Personally, I felt that a lot of people were shocked to see a bunch of black kids walk into the theatre. From the moment we arrived I felt people staring and giving confused looks; one man almost had a heart attack when my friend’s empty Coke can accidentally fell next to him. Yet this situation of discomfort inadvertently helped me understand the play more and feel more connected to the character of Cynthia. Growing up as a child of two black Caribbean parents I have heard time and time again about the struggles that my parents and grandparents have had to go through so that I could have a decent life. I have the blessing of a free education whilst my aunts had to choose between them who would get to go to school. So, when Cynthia moved up to the first floor in the factory, I was happy for her, because she finally got the chance to prove herself and get somewhere with her life. To Cynthia, she was moving on up to help her friends, Jessie and Tracey, who were still on the ground. But from their perspective, she was reinforcing the dichotomy between the workers and the bosses. They felt that Cynthia sold them out, because as soon as she moved up everything started to change – the way Cynthia dressed and behaved at worked made them feel as if she really had just traded their friendship for a new job. She even had hand cream, could wear high heels to work and enjoy the air con whilst sitting down. But despite that, I don’t believe that Tracey had any right to say that Cynthia had only got the job because she’s black. It just goes to show that she wasn’t a real friend at all.
“ I felt that a lot of people were shocked to see a bunch of black kids walk into the theatre.”

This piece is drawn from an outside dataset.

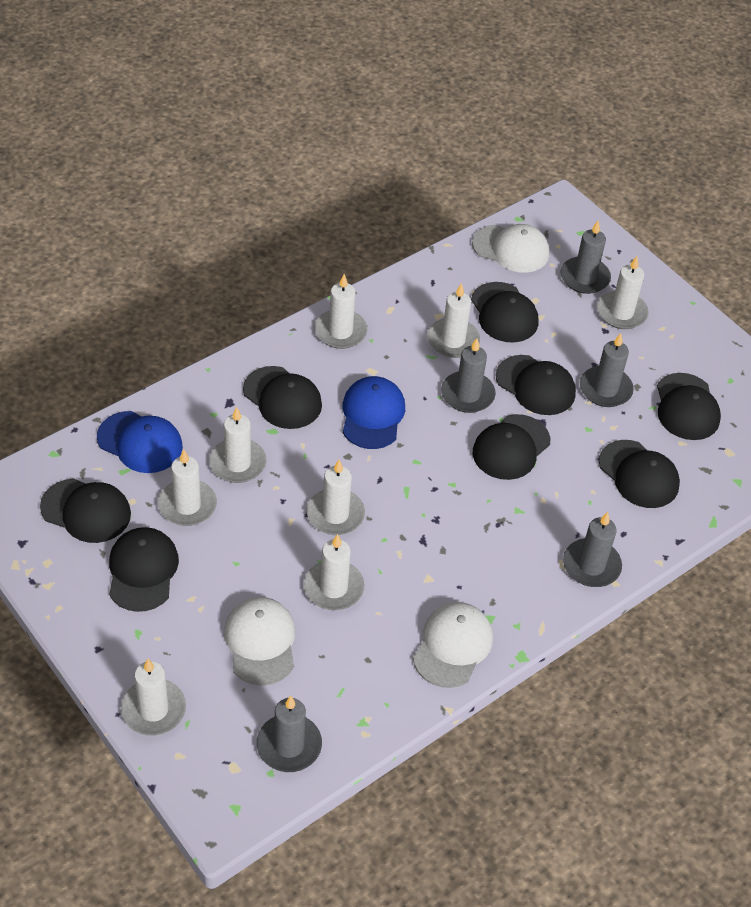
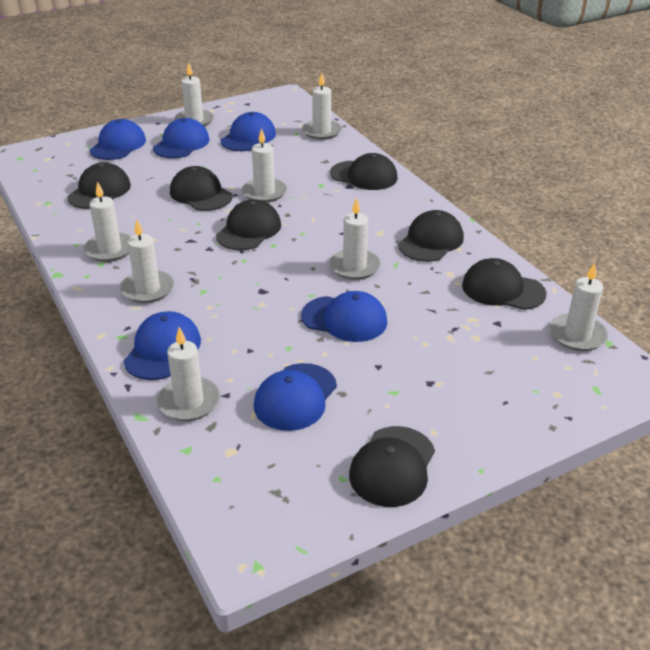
black cap: 8 -> 7
blue cap: 2 -> 6
grey candle: 5 -> 0
white cap: 3 -> 0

I understand why Tracey was angry, but she took her anger out on the wrong people. As she cannot physically take her anger out on those actually in power, she took it out on the individual, who unfortunately was Oscar. They were all hurt by Oscar crossing the picket line but, in my opinion, Oscar didn’t owe them anything. He didn’t betray them if there was no loyalty there in the first place. From the first scene in the bar Oscar was always silent in the background – a presence that was always there but that nobody paid any attention to. And although he didn’t know them that well, he still tried to see if they were kind enough people who would help him get a job in the factory. But all they saw was that he wasn’t one of them so not one of them tried to help him. I think that Oscar represents the status of immigrants in America. The whole play was used to represent life in America and when the song ‘This is America’ played at the end, and we all started singing, – and by we, I mean the bunch of black kids that I felt so many people were shocked to see – the topics raised in the play resonated with me more than all those people that had paid like forty something pounds for their tickets. That song told me that all this discrimination and anger and poverty is still in America today, almost 10 years after the play is set, that that is the America that people still live in.